Before your next attestation
The SAQ A merchant whose renewal bounced did everything they had done the year before. The rules moved under them. That is the transferable lesson, and it reaches well past PCI: last year's answer is not automatically this year's answer, and the cheapest moment to confirm scope and applicability is before you attest, not after a rejection. A passing ASV scan is a specific artifact, issued by a vendor on one specific list, clean of every finding at CVSS 4.0 and above, and run against a scope you are responsible for drawing. Get one of those three wrong and you have a scan, not a passing scan. The single decision worth making before your next attestation is the simplest one: confirm, in writing, whether Requirement 11.3.2 applies to you at all.
Sources
Payment Card Industry Data Security Standard: Requirements and Testing Procedures, Version 4.0.1, PCI Security Standards Council (June 2024). https://www.pcisecuritystandards.org/document_library/
Approved Scanning Vendors (ASV) Program Guide, PCI Security Standards Council. https://www.pcisecuritystandards.org/document_library/
FAQ Clarifies New SAQ A Eligibility Criteria for E-Commerce Merchants, PCI Security Standards Council Blog (28 February 2025). https://blog.pcisecuritystandards.org/faq-clarifies-new-saq-a-eligibility-criteria-for-e-commerce-merchants
List of Approved Scanning Vendors, PCI Security Standards Council. https://www.pcisecuritystandards.org/assessors_and_solutions/approved_scanning_vendors/
Self-Assessment Questionnaire A and Attestation of Compliance, PCI DSS v4.0, PCI Security Standards Council. https://listings.pcisecuritystandards.org/documents/PCI-DSS-v4-0-SAQ-A.pdf
Disclaimer
This article is provided for general informational and educational purposes only and does not constitute legal, regulatory, or compliance advice. PCI DSS requirements, SAQ eligibility criteria, and ASV Program Guide provisions are subject to revision by the PCI Security Standards Council, and their application depends on your specific environment, merchant level, and acquirer arrangements. Organisations should validate their scanning obligations and scope directly with their acquiring bank, a Qualified Security Assessor, or the PCI Security Standards Council before relying on any statement in this article. AKATI Sekurity accepts no liability for actions taken on the basis of this content.

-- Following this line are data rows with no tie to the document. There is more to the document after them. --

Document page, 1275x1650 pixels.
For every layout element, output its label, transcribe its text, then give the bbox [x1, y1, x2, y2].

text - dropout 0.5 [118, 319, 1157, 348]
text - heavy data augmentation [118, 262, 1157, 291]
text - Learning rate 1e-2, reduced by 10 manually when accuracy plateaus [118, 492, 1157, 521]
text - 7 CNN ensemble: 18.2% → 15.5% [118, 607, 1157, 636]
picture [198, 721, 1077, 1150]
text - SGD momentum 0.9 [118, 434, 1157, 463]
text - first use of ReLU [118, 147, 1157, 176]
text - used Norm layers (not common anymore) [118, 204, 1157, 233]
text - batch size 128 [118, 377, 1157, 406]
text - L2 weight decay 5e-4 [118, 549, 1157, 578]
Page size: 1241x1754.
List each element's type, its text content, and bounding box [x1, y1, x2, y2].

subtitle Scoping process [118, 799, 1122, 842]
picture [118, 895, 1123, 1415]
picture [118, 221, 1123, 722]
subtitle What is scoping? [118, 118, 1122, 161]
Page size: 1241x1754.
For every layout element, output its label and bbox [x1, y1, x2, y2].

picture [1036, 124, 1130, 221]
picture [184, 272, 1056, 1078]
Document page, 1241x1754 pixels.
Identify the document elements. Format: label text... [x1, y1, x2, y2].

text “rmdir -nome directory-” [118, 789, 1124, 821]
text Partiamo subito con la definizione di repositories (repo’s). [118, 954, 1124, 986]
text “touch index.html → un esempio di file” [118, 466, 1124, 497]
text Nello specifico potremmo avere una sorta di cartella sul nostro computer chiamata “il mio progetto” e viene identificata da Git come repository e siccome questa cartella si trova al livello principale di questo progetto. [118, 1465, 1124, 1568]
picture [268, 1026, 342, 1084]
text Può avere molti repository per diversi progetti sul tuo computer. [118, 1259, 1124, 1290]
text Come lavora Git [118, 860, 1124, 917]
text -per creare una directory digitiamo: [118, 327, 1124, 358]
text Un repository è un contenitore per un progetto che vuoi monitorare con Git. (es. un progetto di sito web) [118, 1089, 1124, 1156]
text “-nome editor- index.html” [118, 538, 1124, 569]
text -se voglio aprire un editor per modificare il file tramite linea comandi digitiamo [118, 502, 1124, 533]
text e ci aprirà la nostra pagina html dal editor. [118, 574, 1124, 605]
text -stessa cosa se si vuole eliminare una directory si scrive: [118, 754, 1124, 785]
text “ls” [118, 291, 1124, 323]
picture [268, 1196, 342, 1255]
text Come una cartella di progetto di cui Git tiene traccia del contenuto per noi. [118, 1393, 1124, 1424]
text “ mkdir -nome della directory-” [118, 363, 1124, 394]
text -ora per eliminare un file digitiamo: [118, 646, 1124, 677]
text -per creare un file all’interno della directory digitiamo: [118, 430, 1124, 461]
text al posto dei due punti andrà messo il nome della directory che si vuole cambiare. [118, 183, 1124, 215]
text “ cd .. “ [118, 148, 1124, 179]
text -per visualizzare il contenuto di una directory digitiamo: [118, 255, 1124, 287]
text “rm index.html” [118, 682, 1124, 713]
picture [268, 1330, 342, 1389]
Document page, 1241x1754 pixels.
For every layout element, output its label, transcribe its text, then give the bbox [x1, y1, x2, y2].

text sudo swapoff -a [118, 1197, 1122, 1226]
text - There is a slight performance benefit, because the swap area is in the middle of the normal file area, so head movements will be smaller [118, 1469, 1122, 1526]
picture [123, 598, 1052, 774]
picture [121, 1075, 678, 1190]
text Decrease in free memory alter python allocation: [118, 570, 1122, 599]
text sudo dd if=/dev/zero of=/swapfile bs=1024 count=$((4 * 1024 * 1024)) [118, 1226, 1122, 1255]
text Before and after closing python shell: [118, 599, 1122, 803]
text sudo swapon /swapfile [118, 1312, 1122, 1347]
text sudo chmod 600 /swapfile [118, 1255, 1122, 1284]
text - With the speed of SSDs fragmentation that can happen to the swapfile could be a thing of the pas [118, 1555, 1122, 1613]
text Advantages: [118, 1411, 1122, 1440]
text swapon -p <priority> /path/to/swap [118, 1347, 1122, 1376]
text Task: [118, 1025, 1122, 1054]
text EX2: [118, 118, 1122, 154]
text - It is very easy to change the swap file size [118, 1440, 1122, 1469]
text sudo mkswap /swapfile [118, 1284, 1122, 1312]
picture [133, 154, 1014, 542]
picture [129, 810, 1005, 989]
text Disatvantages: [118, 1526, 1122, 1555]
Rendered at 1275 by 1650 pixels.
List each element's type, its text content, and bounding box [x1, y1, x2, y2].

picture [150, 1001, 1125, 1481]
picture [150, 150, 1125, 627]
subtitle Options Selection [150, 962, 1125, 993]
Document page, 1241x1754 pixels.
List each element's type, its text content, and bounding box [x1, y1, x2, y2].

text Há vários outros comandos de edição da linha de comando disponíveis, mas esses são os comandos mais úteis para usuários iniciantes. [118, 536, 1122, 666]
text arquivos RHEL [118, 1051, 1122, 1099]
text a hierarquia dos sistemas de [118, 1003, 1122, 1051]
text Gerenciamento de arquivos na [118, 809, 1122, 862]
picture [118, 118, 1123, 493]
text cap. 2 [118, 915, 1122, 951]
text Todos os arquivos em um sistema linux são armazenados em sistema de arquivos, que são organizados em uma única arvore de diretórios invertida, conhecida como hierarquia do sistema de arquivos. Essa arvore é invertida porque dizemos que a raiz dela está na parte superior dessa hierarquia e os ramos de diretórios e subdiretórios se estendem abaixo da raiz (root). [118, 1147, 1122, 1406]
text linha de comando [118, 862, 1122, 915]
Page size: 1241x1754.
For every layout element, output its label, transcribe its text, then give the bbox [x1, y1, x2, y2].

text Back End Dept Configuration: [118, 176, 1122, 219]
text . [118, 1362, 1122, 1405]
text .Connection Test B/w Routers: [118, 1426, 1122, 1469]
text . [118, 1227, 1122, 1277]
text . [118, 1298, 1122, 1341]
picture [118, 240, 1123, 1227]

Frequently Asked Questions
The practical answers behind a passing external scan: who can run it, what clears the line, and when the obligation applies to you.
A passing scan has no vulnerabilities scored 4.0 or higher on CVSS and no automatic-failure conditions, confirmed by a rescan after any remediation. The ASV issues a formal attestation only once those criteria are met.
Only a vendor on the PCI SSC List of Approved Scanning Vendors can run the quarterly scan and issue a compliant attestation. Internal scanners such as Nessus, OpenVAS, or a private Qualys instance do not satisfy Requirement 11.3.2.
At least once every three months, and again after any significant change to your external environment. The quarterly scan must be performed by an ASV; the significant-change scan under 11.3.2.1 can be run by qualified internal personnel.
As of 1 April 2025, SAQ A merchants whose sites embed or redirect to a third party's payment form generally fall under Requirement 11.3.2. Fully outsourced merchants where cardholder data never touches their systems may be exempt, but should confirm with their acquirer.
No. For an initial assessment, the requirement is met if the most recent scan is passing, a documented policy requires scanning at least every three months, and any findings were corrected as shown in a rescan. Subsequent years require passing scans at least every three months.